Dame Elizabeth, who has a visiting Professorship at Birmingham City University and Wolverhampton and also does some work at Keele and Coventry Universities, says she brings a freshness to the Council. “All boards need new people coming in to ask the ‘Why’ questions that are only possible when they’re new. Asking the simple questions due to one’s ignorance and lack of assuredness in a certain environment makes others think through their rationality for certain things again. “

“Council members are independent of the University, and therefore independent of the recommendations that University management are making. Not every recommendation goes through Council smoothly, nor should it. Council are there to challenge management to ensure that good decisions are being made. If everything were just nodded through, that would indicate that Council were uninterested and not doing their job. The strength of Council’s relationship with management here at Nottingham is that robust and rigorous challenge can be made to management recommendations, differences can be resolved, and as a result, sensible decisions are arrived at.”

Returning to the uncertainties ahead, she adds: “How do you maintain the calibre of the learning and research at Nottingham at the same time as widening the entry gate to potential students? Opportunity is important, but if the entry requirements for some students are relaxed, this may lead to a greater burden on teaching staff and will need to be carefully managed.

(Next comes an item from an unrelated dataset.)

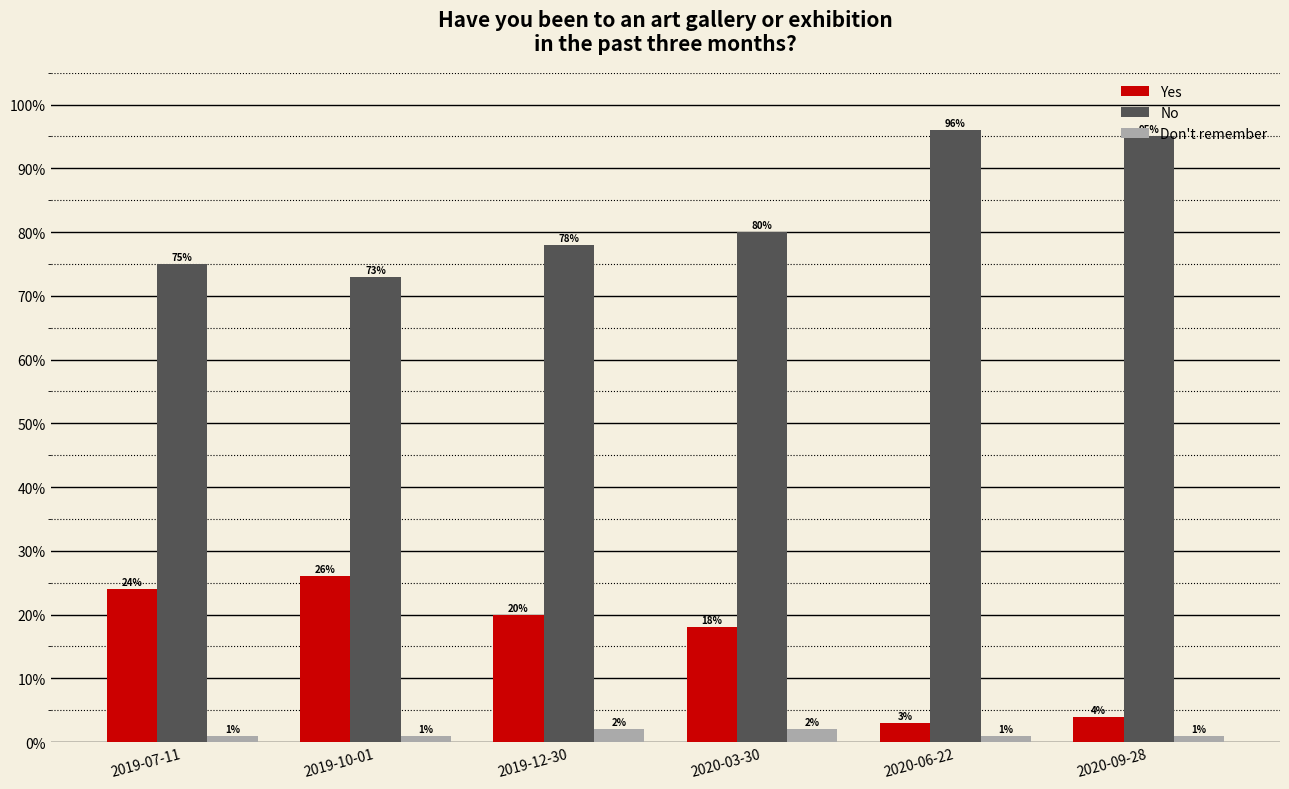

Reading left to right, extract all data points from this chart.

Yes: 2019-07-11=24	2019-10-01=26	2019-12-30=20	2020-03-30=18	2020-06-22=3	2020-09-28=4
No: 2019-07-11=75	2019-10-01=73	2019-12-30=78	2020-03-30=80	2020-06-22=96	2020-09-28=95
Don't remember: 2019-07-11=1	2019-10-01=1	2019-12-30=2	2020-03-30=2	2020-06-22=1	2020-09-28=1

“The University is committed to raising the aspirations of young people in this area and encouraging them to go onto Higher Education, but there is no guarantee they will come to Nottingham. How do we ensure that the whole sector works fairly together so that equal efforts to widen participation benefits the whole sector, rather than the hard work of one or two institutions benefitting everyone else?

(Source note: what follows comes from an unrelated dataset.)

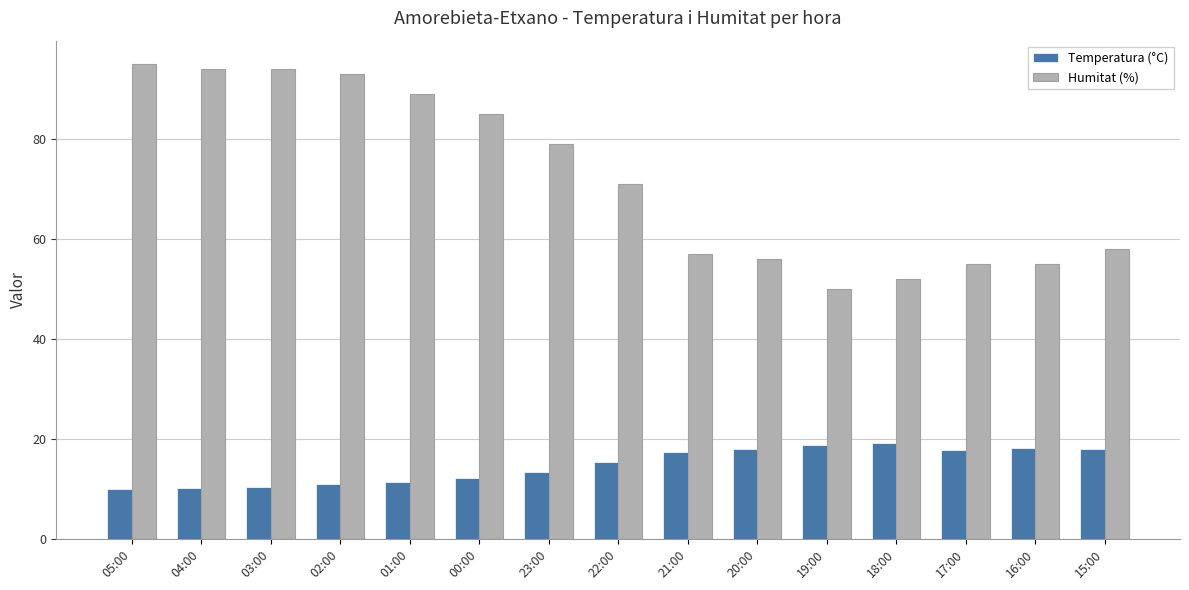

At 19:00, list the series in order from largest to smallest.

Humitat (%), Temperatura (°C)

“Some decisions made in these uncertain times may well not work out. Nottingham will need to be prepared to re-examine the decisions that it has made and be flexible in its approach particularly until the future becomes clearer.”

Mr Hamill says: “I hope the Council will draw on the experience of the past that a confident emphasis on bold strategic development will achieve good returns even in difficult circumstances.

“Nottingham’s first Vice Chancellor, Bertram Hallward, said that the combination of high-calibre research, teaching by the same people as do the research and the personal development from learning, together with the levels of social contact and other activities mean that Higher Education tends to humanise. I know that is sometimes harder as the institutions have got so big but I do think it’s a worthwhile objective.”

Mr Hamill credits teamwork as the key. And on stepping down, he says: “The University is an outstanding institution to be associated with and it’s been a real pleasure to see it grow and become so successful. I benefitted enormously from my experiences as a student at Nottingham and it is good to have an opportunity to help give something back.”